* _Exercise brief_:
Only the lines of the data below from the one with "X4550000Y-4150000D03*" through the one with "X6225000Y-4025000D03*" are wanted. Repeat them exactly.

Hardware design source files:
====

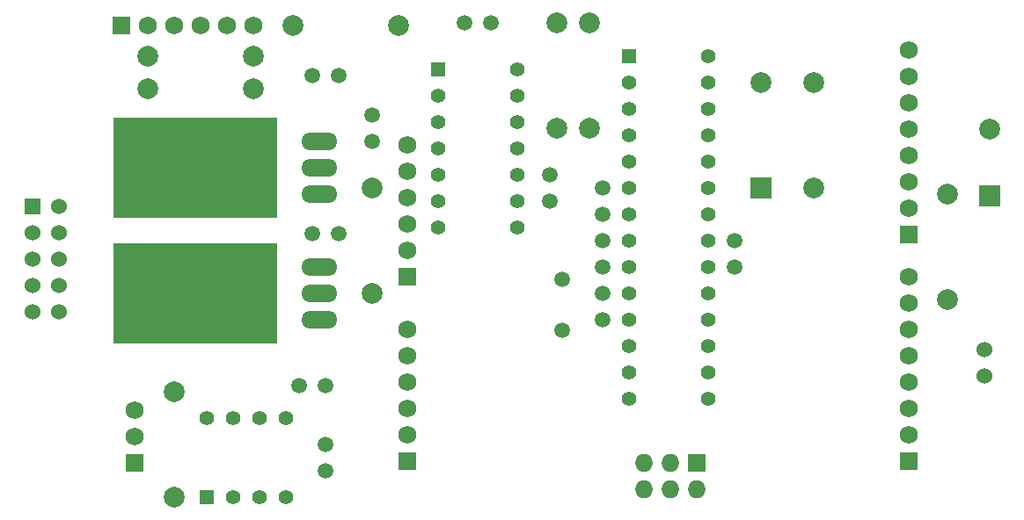
<source format=gts>
%FSLAX36Y36*%
G04 Gerber Fmt 3.6, Leading zero omitted, Abs format (unit inch)*
G04 Created by KiCad (PCBNEW (2014-jul-16 BZR unknown)-product) date Mon 02 Feb 2015 12:29:57 PM PST*
%MOIN*%
G01*
G04 APERTURE LIST*
%ADD10C,0.003937*%
%ADD11C,0.059100*%
%ADD12C,0.078700*%
%ADD13R,0.078700X0.078700*%
%ADD14C,0.060000*%
%ADD15R,0.068000X0.068000*%
%ADD16C,0.068000*%
%ADD17R,0.060000X0.060000*%
%ADD18O,0.068000X0.068000*%
%ADD19R,0.055000X0.055000*%
%ADD20C,0.055000*%
%ADD21O,0.137800X0.066900*%
%ADD22R,0.620000X0.380000*%
G04 APERTURE END LIST*
D10*
D11*
X6275000Y-4750000D03*
X6275000Y-4650000D03*
X6775000Y-4950000D03*
X6775000Y-4850000D03*
X5225000Y-5725000D03*
X5225000Y-5625000D03*
X5750000Y-4025000D03*
X5850000Y-4025000D03*
X5125000Y-5400000D03*
X5225000Y-5400000D03*
X5175000Y-4825000D03*
X5275000Y-4825000D03*
X5400000Y-4475000D03*
X5400000Y-4375000D03*
X6075000Y-4700000D03*
X6075000Y-4600000D03*
X5275000Y-4225000D03*
X5175000Y-4225000D03*
X6275000Y-4950000D03*
X6275000Y-4850000D03*
X6275000Y-5050000D03*
X6275000Y-5150000D03*
D12*
X6875000Y-4250000D03*
D13*
X6875000Y-4650000D03*
D14*
X7720000Y-5265000D03*
X7720000Y-5365000D03*
D15*
X4500000Y-5695000D03*
D16*
X4500000Y-5595000D03*
X4500000Y-5495000D03*
D17*
X4113780Y-4721260D03*
D14*
X4213780Y-4721260D03*
X4113780Y-4821260D03*
X4213780Y-4821260D03*
X4113780Y-4921260D03*
X4213780Y-4921260D03*
X4113780Y-5021260D03*
X4213780Y-5021260D03*
X4113780Y-5121260D03*
X4213780Y-5121260D03*
D15*
X4450000Y-4035000D03*
D16*
X4550000Y-4035000D03*
X4650000Y-4035000D03*
X4750000Y-4035000D03*
X4850000Y-4035000D03*
X4950000Y-4035000D03*
D15*
X7433071Y-4828976D03*
D16*
X7433071Y-4728976D03*
X7433071Y-4628976D03*
X7433071Y-4528976D03*
X7433071Y-4428976D03*
X7433071Y-4328976D03*
X7433071Y-4228976D03*
X7433071Y-4128976D03*
D15*
X7433071Y-5688976D03*
D16*
X7433071Y-5588976D03*
X7433071Y-5488976D03*
X7433071Y-5388976D03*
X7433071Y-5288976D03*
X7433071Y-5188976D03*
X7433071Y-5088976D03*
X7433071Y-4988976D03*
D15*
X5533071Y-5688976D03*
D16*
X5533071Y-5588976D03*
X5533071Y-5488976D03*
X5533071Y-5388976D03*
X5533071Y-5288976D03*
X5533071Y-5188976D03*
D15*
X5533071Y-4988976D03*
D16*
X5533071Y-4888976D03*
X5533071Y-4788976D03*
X5533071Y-4688976D03*
X5533071Y-4588976D03*
X5533071Y-4488976D03*
D15*
X6631102Y-5694488D03*
D18*
X6631102Y-5794488D03*
X6531102Y-5694488D03*
X6531102Y-5794488D03*
X6431102Y-5694488D03*
X6431102Y-5794488D03*
D12*
X4550000Y-4150000D03*
X4950000Y-4150000D03*
X4550000Y-4275000D03*
X4950000Y-4275000D03*
X4650000Y-5425000D03*
X4650000Y-5825000D03*
X5100000Y-4035000D03*
X5500000Y-4035000D03*
X5400000Y-5050000D03*
X5400000Y-4650000D03*
X6100000Y-4425000D03*
X6100000Y-4025000D03*
X6225000Y-4425000D03*
X6225000Y-4025000D03*
X7075000Y-4250000D03*
X7075000Y-4650000D03*
X7580000Y-5075000D03*
X7580000Y-4675000D03*
D13*
X7740000Y-4683000D03*
D12*
X7740000Y-4427000D03*
D19*
X5650000Y-4200000D03*
D20*
X5650000Y-4300000D03*
X5650000Y-4400000D03*
X5650000Y-4500000D03*
X5650000Y-4600000D03*
X5650000Y-4700000D03*
X5650000Y-4800000D03*
X5950000Y-4800000D03*
X5950000Y-4700000D03*
X5950000Y-4600000D03*
X5950000Y-4500000D03*
X5950000Y-4400000D03*
X5950000Y-4300000D03*
X5950000Y-4200000D03*
D21*
X5200000Y-5050000D03*
X5200000Y-5150000D03*
X5200000Y-4950000D03*
D22*
X4730000Y-5050000D03*
D19*
X4775000Y-5825000D03*
D20*
X4875000Y-5825000D03*
X4975000Y-5825000D03*
X5075000Y-5825000D03*
X5075000Y-5525000D03*
X4975000Y-5525000D03*
X4875000Y-5525000D03*
X4775000Y-5525000D03*
D21*
X5200000Y-4575000D03*
X5200000Y-4675000D03*
X5200000Y-4475000D03*
D22*
X4730000Y-4575000D03*
D20*
X6375000Y-4250000D03*
X6375000Y-4350000D03*
X6375000Y-4450000D03*
X6375000Y-4550000D03*
X6375000Y-4650000D03*
X6375000Y-4750000D03*
X6375000Y-4850000D03*
X6375000Y-4950000D03*
X6375000Y-5050000D03*
X6375000Y-5150000D03*
X6375000Y-5250000D03*
X6375000Y-5350000D03*
X6375000Y-5450000D03*
D19*
X6375000Y-4150000D03*
D20*
X6675000Y-5450000D03*
X6675000Y-5350000D03*
X6675000Y-5250000D03*
X6675000Y-5150000D03*
X6675000Y-5050000D03*
X6675000Y-4950000D03*
X6675000Y-4850000D03*
X6675000Y-4750000D03*
X6675000Y-4650000D03*
X6675000Y-4550000D03*
X6675000Y-4450000D03*
X6675000Y-4350000D03*
X6675000Y-4250000D03*
X6675000Y-4150000D03*
D11*
X6120000Y-4998900D03*
X6120000Y-5191100D03*
M02*

</source>
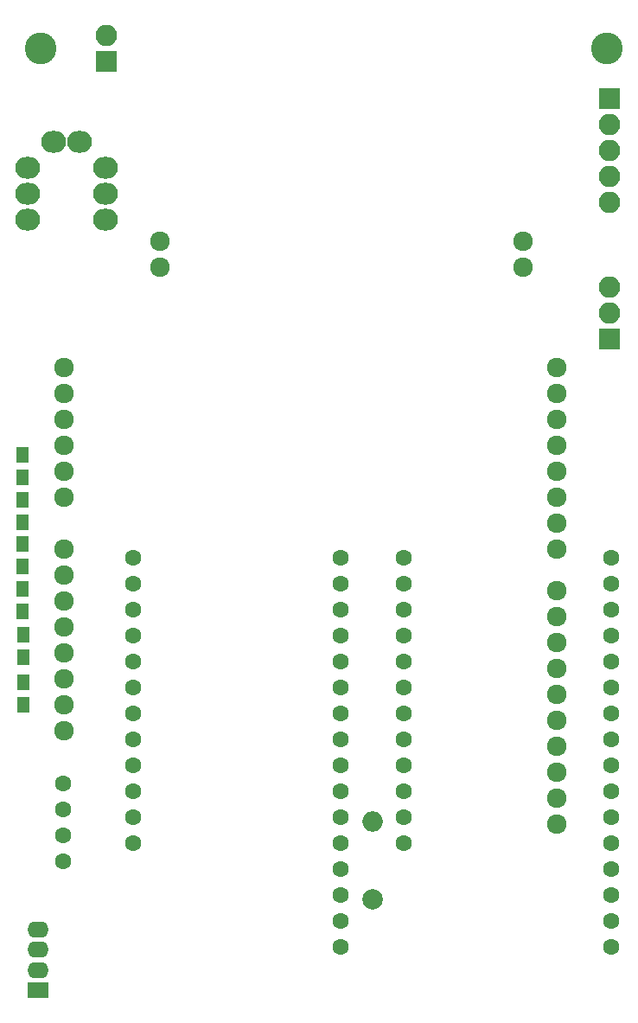
<source format=gbr>
G04 #@! TF.FileFunction,Soldermask,Top*
%FSLAX46Y46*%
G04 Gerber Fmt 4.6, Leading zero omitted, Abs format (unit mm)*
G04 Created by KiCad (PCBNEW 4.0.5) date 03/14/17 11:21:07*
%MOMM*%
%LPD*%
G01*
G04 APERTURE LIST*
%ADD10C,0.100000*%
%ADD11C,3.100000*%
%ADD12O,2.432000X2.127200*%
%ADD13R,2.100000X1.600000*%
%ADD14O,2.100000X1.600000*%
%ADD15C,1.600000*%
%ADD16C,1.924000*%
%ADD17R,2.100000X2.100000*%
%ADD18O,2.100000X2.100000*%
%ADD19C,2.000000*%
%ADD20O,2.000000X2.000000*%
%ADD21R,1.300000X1.600000*%
G04 APERTURE END LIST*
D10*
D11*
X53250000Y-53250000D03*
D12*
X59620000Y-64920000D03*
X59620000Y-67460000D03*
X59620000Y-70000000D03*
X57080000Y-62380000D03*
X54540000Y-62380000D03*
X52000000Y-64920000D03*
X52000000Y-67460000D03*
X52000000Y-70000000D03*
D13*
X53000000Y-145500000D03*
D14*
X53000000Y-143500000D03*
X53000000Y-141500000D03*
X53000000Y-139500000D03*
D15*
X82670000Y-141240000D03*
X82670000Y-138700000D03*
X82670000Y-136160000D03*
X82670000Y-133620000D03*
X62350000Y-131080000D03*
X82670000Y-131080000D03*
X62350000Y-128540000D03*
X82670000Y-128540000D03*
X62350000Y-126000000D03*
X82670000Y-126000000D03*
X62350000Y-123460000D03*
X82670000Y-123460000D03*
X62350000Y-120920000D03*
X82670000Y-120920000D03*
X62350000Y-118380000D03*
X82670000Y-118380000D03*
X62350000Y-115840000D03*
X82670000Y-115840000D03*
X62350000Y-113300000D03*
X82670000Y-113300000D03*
X62350000Y-110760000D03*
X82670000Y-110760000D03*
X62350000Y-108220000D03*
X82670000Y-108220000D03*
X62350000Y-105680000D03*
X82670000Y-105680000D03*
X62350000Y-103140000D03*
X82670000Y-103140000D03*
D16*
X65000000Y-74660000D03*
X65000000Y-72120000D03*
X100560000Y-72120000D03*
X100560000Y-74660000D03*
D15*
X109160000Y-141250000D03*
X109160000Y-138710000D03*
X109160000Y-136170000D03*
X109160000Y-133630000D03*
X88840000Y-131090000D03*
X109160000Y-131090000D03*
X88840000Y-128550000D03*
X109160000Y-128550000D03*
X88840000Y-126010000D03*
X109160000Y-126010000D03*
X88840000Y-123470000D03*
X109160000Y-123470000D03*
X88840000Y-120930000D03*
X109160000Y-120930000D03*
X88840000Y-118390000D03*
X109160000Y-118390000D03*
X88840000Y-115850000D03*
X109160000Y-115850000D03*
X88840000Y-113310000D03*
X109160000Y-113310000D03*
X88840000Y-110770000D03*
X109160000Y-110770000D03*
X88840000Y-108230000D03*
X109160000Y-108230000D03*
X88840000Y-105690000D03*
X109160000Y-105690000D03*
X88840000Y-103150000D03*
X109160000Y-103150000D03*
D17*
X109000000Y-58170000D03*
D18*
X109000000Y-60710000D03*
X109000000Y-63250000D03*
X109000000Y-65790000D03*
X109000000Y-68330000D03*
D19*
X85750000Y-136620000D03*
D20*
X85750000Y-129000000D03*
D15*
X55500000Y-125250000D03*
X55500000Y-127790000D03*
X55500000Y-130330000D03*
X55500000Y-132870000D03*
D16*
X55540000Y-84500000D03*
X55540000Y-87040000D03*
X55540000Y-89580000D03*
X55540000Y-97200000D03*
X55540000Y-94660000D03*
X55540000Y-92120000D03*
X55540000Y-102280000D03*
X55540000Y-104820000D03*
X55540000Y-107360000D03*
X55540000Y-112440000D03*
X55540000Y-114980000D03*
X103800000Y-84500000D03*
X103800000Y-87040000D03*
X103800000Y-89580000D03*
X103800000Y-92120000D03*
X103800000Y-94660000D03*
X103800000Y-97200000D03*
X103800000Y-99740000D03*
X103800000Y-102280000D03*
X103800000Y-106344000D03*
X103800000Y-108884000D03*
X103800000Y-111424000D03*
X103800000Y-113964000D03*
X103800000Y-116504000D03*
X103800000Y-119044000D03*
X103800000Y-121584000D03*
X103800000Y-124124000D03*
X55540000Y-109900000D03*
X103800000Y-126664000D03*
X103800000Y-129204000D03*
X55540000Y-117520000D03*
X55540000Y-120060000D03*
D17*
X109000000Y-81750000D03*
D18*
X109000000Y-79210000D03*
X109000000Y-76670000D03*
D21*
X51500000Y-93100000D03*
X51500000Y-95300000D03*
X51514580Y-101811994D03*
X51514580Y-104011994D03*
X51541598Y-110703572D03*
X51541598Y-112903572D03*
X51500000Y-99650000D03*
X51500000Y-97450000D03*
X51514580Y-108411994D03*
X51514580Y-106211994D03*
X51541598Y-117553572D03*
X51541598Y-115353572D03*
D17*
X59750000Y-54500000D03*
D18*
X59750000Y-51960000D03*
D11*
X108750000Y-53250000D03*
M02*

</source>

====

* _Reply to the exercise_:
X4550000Y-4150000D03*
X4950000Y-4150000D03*
X4550000Y-4275000D03*
X4950000Y-4275000D03*
X4650000Y-5425000D03*
X4650000Y-5825000D03*
X5100000Y-4035000D03*
X5500000Y-4035000D03*
X5400000Y-5050000D03*
X5400000Y-4650000D03*
X6100000Y-4425000D03*
X6100000Y-4025000D03*
X6225000Y-4425000D03*
X6225000Y-4025000D03*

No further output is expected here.